Moreover, there are no grounds to set aside the verdict as against the weight of the evidence. While Plaintiff urges that there was no basis for the $1 million award for the lack of sound proof insulation, there was ample testimony concerning the same. Martin Anderson testified that no such insulation was ever installed by his own subcontractor and the Ehrenkranzs' expert, Veneziale, set forth, without contradiction by any expert on behalf of Plaintiff, that to remove the existing insulation and provide Defendants what was required was a major task that would cost a minimum of $1 million. With regard to Plaintiff's assertion that there was no basis for the Ehrenkranzs' claim for $700,000 to perform the landscaping work, such is also not supported by the record in this case. John Ehrenkranz testified that he paid over the amount sought and Donald Mahoney explained in detail both the extent of work he performed in providing landscaping equal in scope to that of the Ehrenkranzs' neighbors on Butter Lane and, as an expert, on the cost to perform such extensive work. Again, Plaintiff produced no expert to contradict this testimony.

With regard to the amounts sought for work completion as well as payment for subcontractors who were not paid by Opus Vivir, both Anderson and Fragola's testimony along with their invoices support those awards.

With regard to the issue of change orders, there was testimony from Anderson both with regard to the need to set forth a markup and based upon his review of change orders with which his company was involved, a demonstration that for many of them Plaintiff charged the Ehrenkranzs markups of near or greater than 100%. While there was contradictory evidence concerning the amount of an appropriate markup, with Anderson setting forth a rage of 12% to 20%, even Plaintiff's expert, Bosworth, introduced an exhibit which demonstrated markups of 40%. Viewing the jury's verdict, which awards the Defendants/Counterclaimants over $500,000 less that they sought in this case, there is ample evidence to support an award on the change orders which took into account the testimony of experts for both sides.

The verdict sheet as well as the charge was provided to both attorneys. No objection was set forth to the verdict sheet nor was the Court ever asked to charge the jury on fraud.

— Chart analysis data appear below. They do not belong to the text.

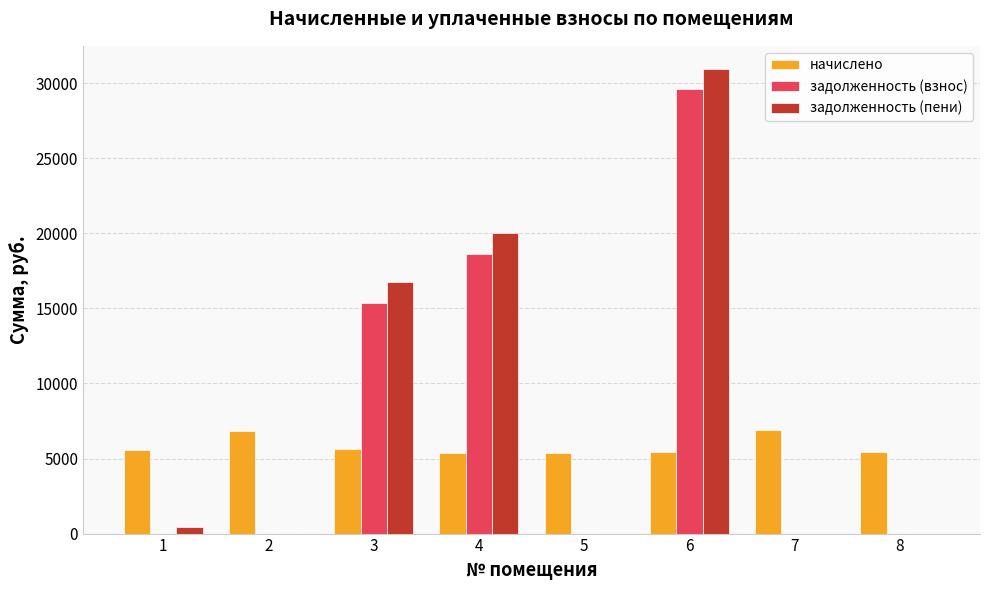

The value of задолженность (взнос) at 5 is -15676.5. True or false?

False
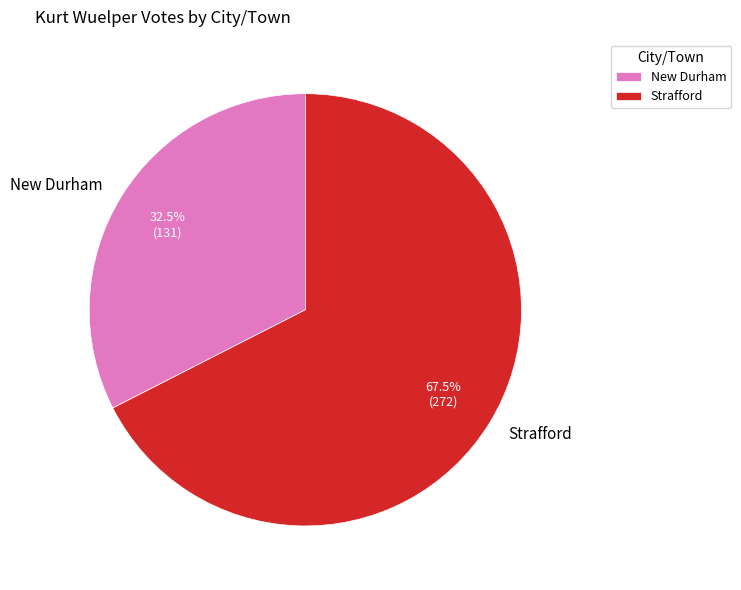

To the nearest percent, what is the average slice percentage?

50%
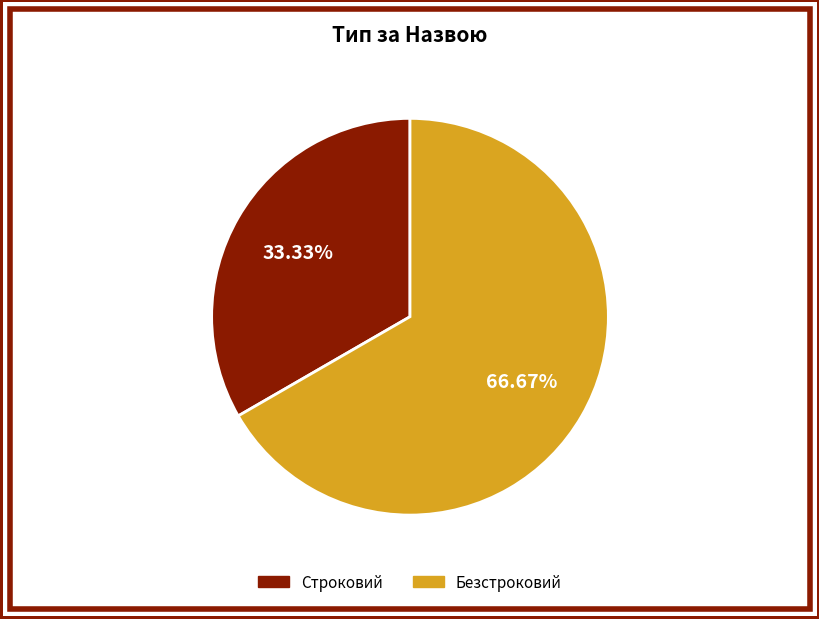

To the nearest percent, what is the difference between the largest and smallest slice percentages?

33%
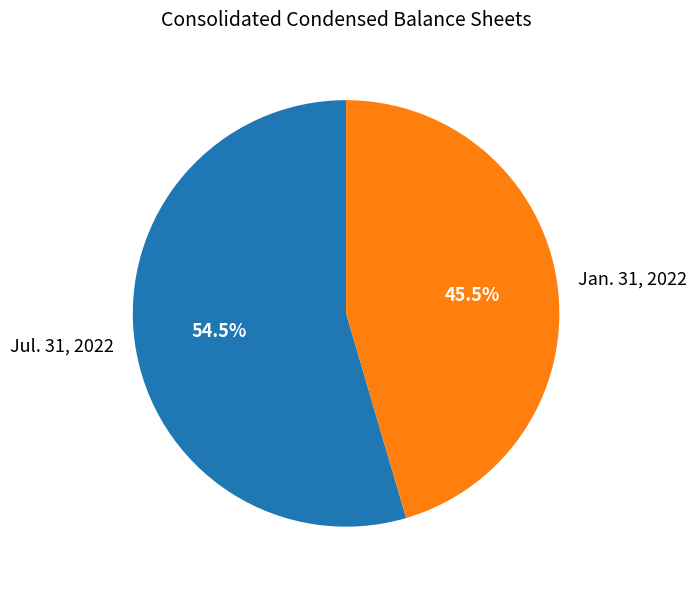

Is there a majority slice in this chart?

Yes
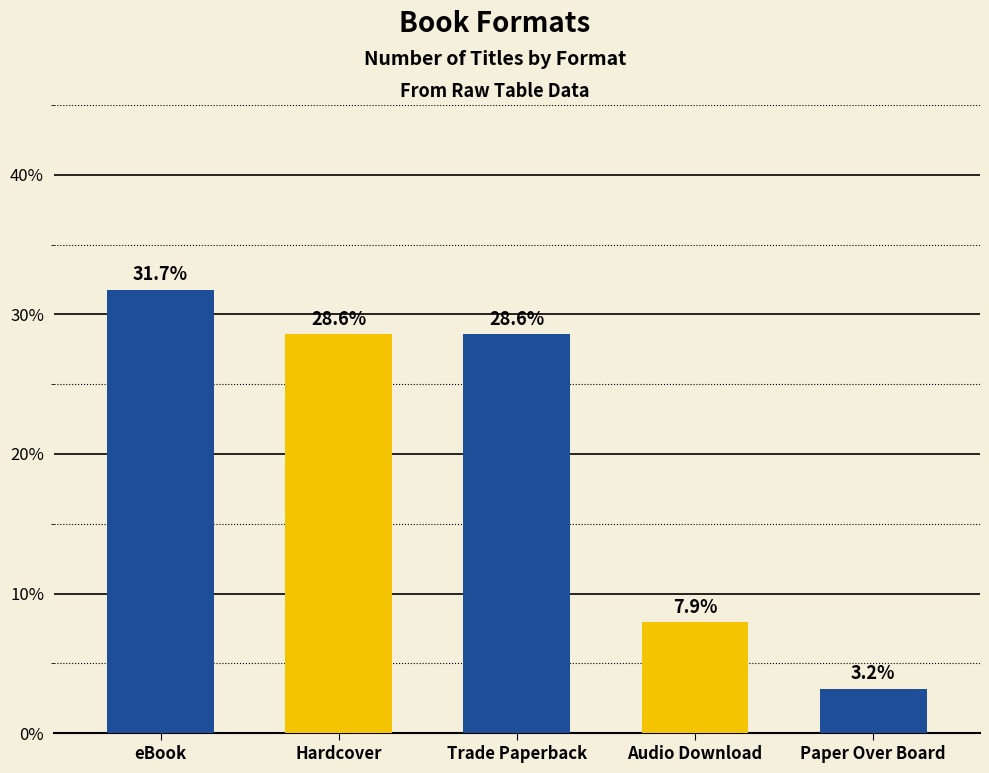

The chart shows a value of 28.6 at Trade Paperback. True or false?

True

Indeed, had it been requested, the Court would have denied such request based upon the fact that any claims of fraud in this case were entirely duplicative of the claims for breach of contract.

Accordingly, based upon the Court's extensive review of the testimony as set forth and the law applicable to the issues raised, the motion on behalf of Plaintiff to set aside the jury's verdict is denied.

This constitutes the DECISION and ORDER of the Court.



Dated: December 23, 2013

Riverhead, New York

EMILY PINES


J. S. C.
Footnotes


Footnote 1:" Pl." refers to Plaintiff's exhibits.

Footnote 2: "Tr." Refers to the trial transcript.

Footnote 3: "Def." refers to Defendants' exhibits.

Footnote 4:"B" refers to the manner in which Plaintiff identified change orders.

Footnote 5: The numbers on Lowell Electric's invoices was confirmed by the brief testimony of Fred Fragola, owner of Lowell Electric.